The esteemed physicist had left Germany years earlier amid the rise of fascism. In a 1935 letter to his son Hans Albert, he expressed dismay that other European powers had not done more to curb Nazis' military buildup.
"The German armament must be extremely dangerous; but the rest of Europe is now starting to finally take the thing serious, especially the English," Einstein wrote. "If they would have come down hard a year and a half ago, it would have been better and easier."
The Chicago-based Crown-Goodman Family Foundation purchased the 110 pages, most of which have never been publicly displayed, from a private collector in Chapel Hill, North Carolina, and donated them to Hebrew University.
The university did not say the purchase price, citing the donor's wishes.
A different signed Einstein letter to Besso sold at auction in 2017 for $68,000.

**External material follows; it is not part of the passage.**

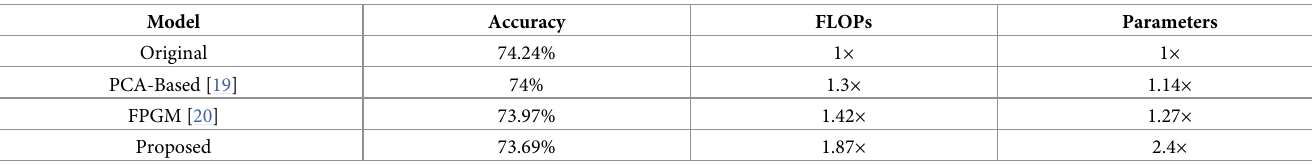
Table 10. Comparison of VGG-19 on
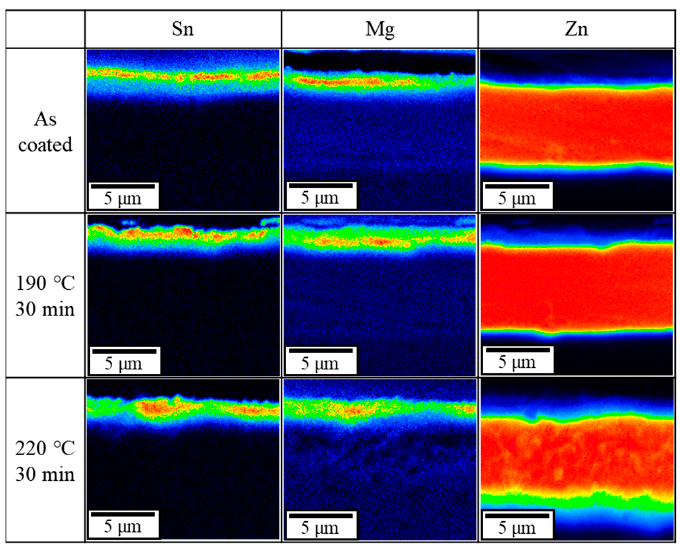
Figure 4. EPMA mapping images of Sn/Mg films as a parameter of heat treatment.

These newly acquired documents had belonged to Ernst Straus, Einstein's one-time assistant and fellow mathematician. They were sold by Straus's family after his death in 1983 to a New York antique dealer. Eventually the documents made their way to the collection of Gary Berger, a Chapel Hill doctor.
Roni Grosz, curator of the Albert Einstein Archive at Hebrew University in Jerusalem, called the documents "a rare find." Though the contents of many of the documents were already known to researchers, "originals are a very, very special addition to a collection," he said.
Einstein helped establish Hebrew University and was a member of its board of directors. After his death in 1955, he left most of his archive — over 82,000 items, ranging from manuscripts to his music records — to the school.
Awarded the Nobel Prize in Physics in 1921 for his work on the photoelectric effect, Einstein is perhaps more famous for his General Theory of Relativity.